LONDON (Reuters) - Lloyds Banking Group (LLOY.L) came close to suffering a shock third-quarter pretax loss on Thursday after an increase in bad loans and a fresh 1.8 billion pounds provision for mis-sold loan insurance payouts.
Pretax profit of 50 million pounds fell short of a 163 million pound average analyst forecast as Britain’s most costly consumer banking scandal continued to haunt the bank.
As Britain’s biggest mortgage lender, due in part to its Halifax business, and a key source of finance for small companies, Lloyds is seen as a bellwether for the UK economy, and most exposed to shaky sentiment among business and household borrowers unsettled by Britain’s protracted exit from the EU.
Underlying profit of 1.82 billion pounds also missed expectations after a 15% rise in impairments to 371 million pounds, largely due to a specific corporate failure which Lloyds declined to identify and lower used-car prices that hurt its motor finance business.
Third-quarter income also disappointed, falling 6% to 4.2 billion pounds in part due to subdued commercial banking activities.
But Chief Finance Officer William Chalmers said credit conditions remained benign and the bank did not see any major negative issues, based on internal warning indicators, although investment activity was lower than typical.
Chalmers said he hoped the UK’s general election in December would ultimately resolve Brexit uncertainty and help settle consumer and business nerves.

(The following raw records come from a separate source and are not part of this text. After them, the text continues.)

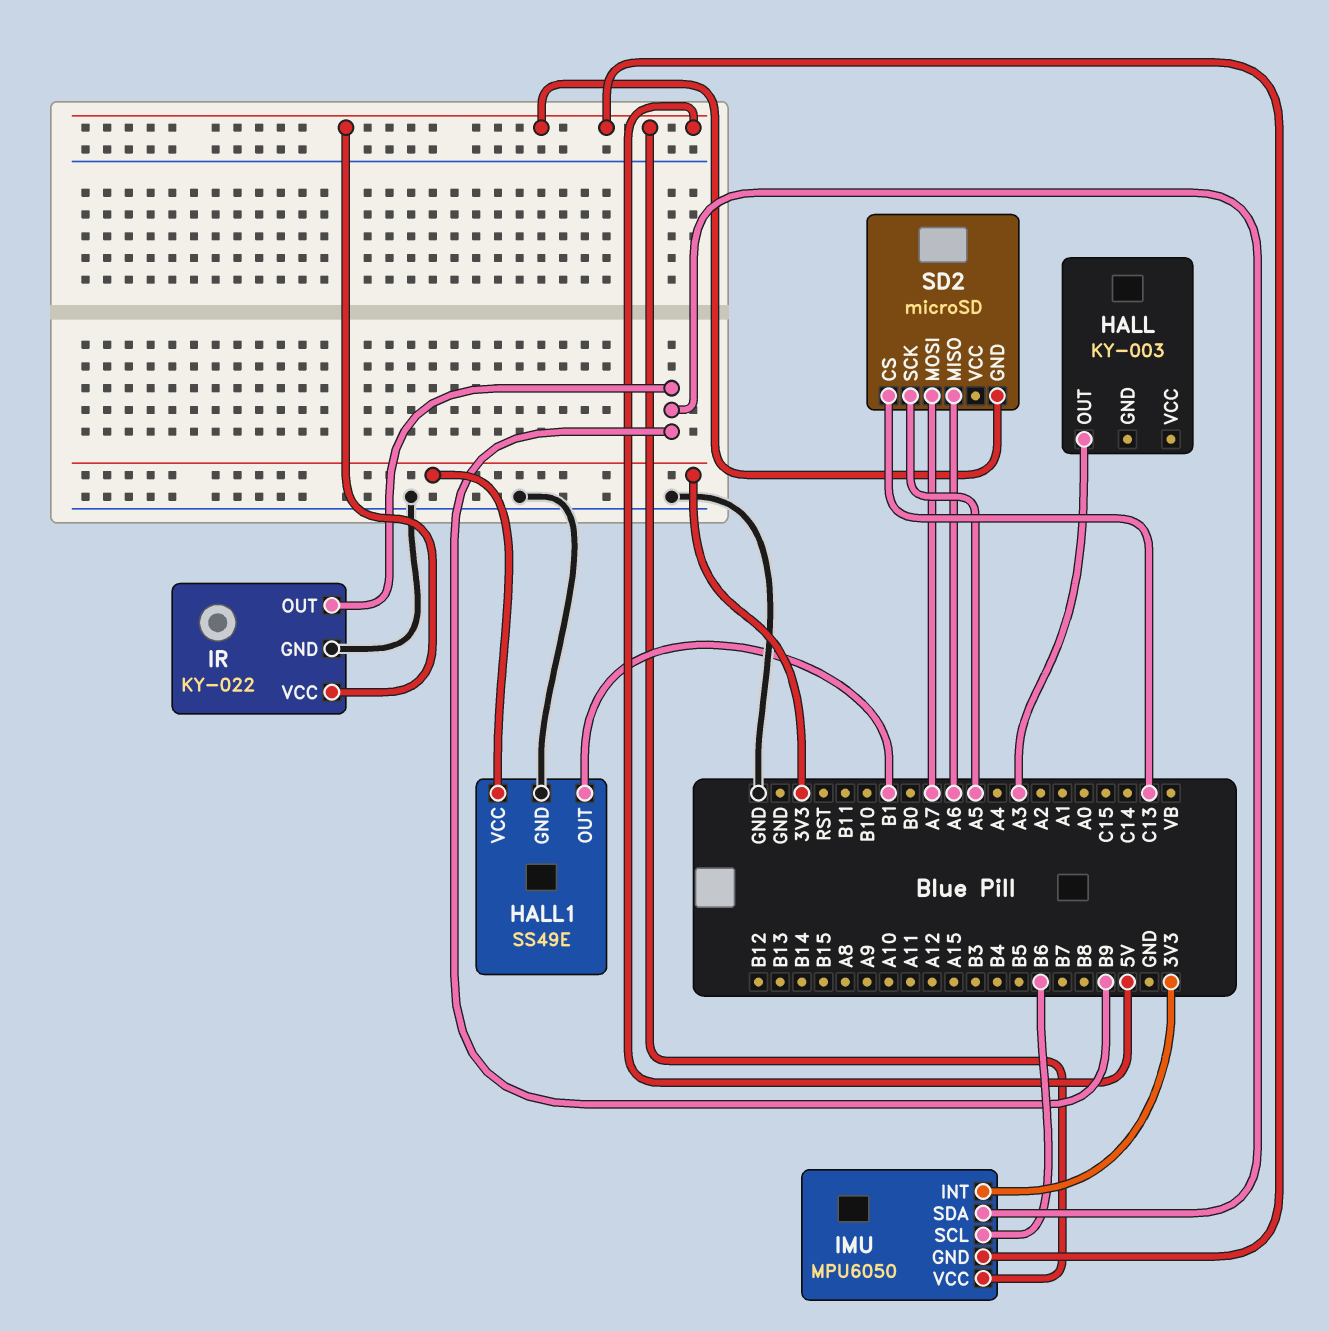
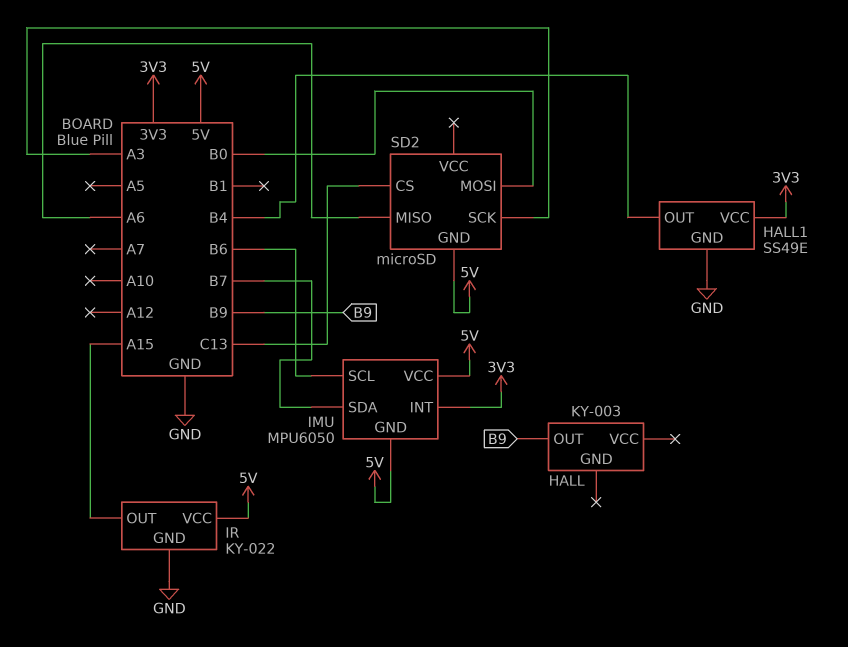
HALL pin OUT: A3 -> B9
HALL1 pin OUT: B1 -> B4
IMU pin SDA: B9 -> B7
IR pin OUT: B9 -> A15
SD2 pin MOSI: A7 -> B0
SD2 pin SCK: A5 -> A3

“I think uncertainty will hopefully come to an end over the course of the next nine months, 12 months, be it what it may, and we hope that will then encourage more long-term investment into the economy,” he told reporters on a conference call.
The fresh provision for mis-sold loan insurance or PPI payouts topped a forecast of between 1.2 billion pounds and 1.8 billion, published last month, and followed a surge of last-minute applications before a claims deadline in August.
That prompted the bank to suspend an eagerly-anticipated share buyback programme.
While committed to the bank’s ordinary dividend, Chalmers said the question of returning excess capital to investors remained a matter for the board at the end of the year.
Shares fell 2.3% in early trading, before falling further down 2.6% by 0937 GMT.
PPI or payment protection insurance policies were sold alongside a personal loan or mortgage to cover repayments if borrowers fell ill or lost jobs, but many were unsuitable.
Lloyds said it was cutting costs faster than expected and reduced its total costs target for the year by 100 million pounds to 7.9 billion pounds.
Loans and advances to customers increased by 6.2 billion to 447.2 billion, with continued growth in the lender’s open mortgage book, small business lending and motor finance.
Net interest margin, a key measure of profitability, remained in line with guidance at 2.88 percent.
The bank also announced a shake-up of its leadership team, with Chairman Norman Blackwell retiring from the role at or before the bank’s 2021 annual meeting, while chief operating officer Juan Colombas will step down in July.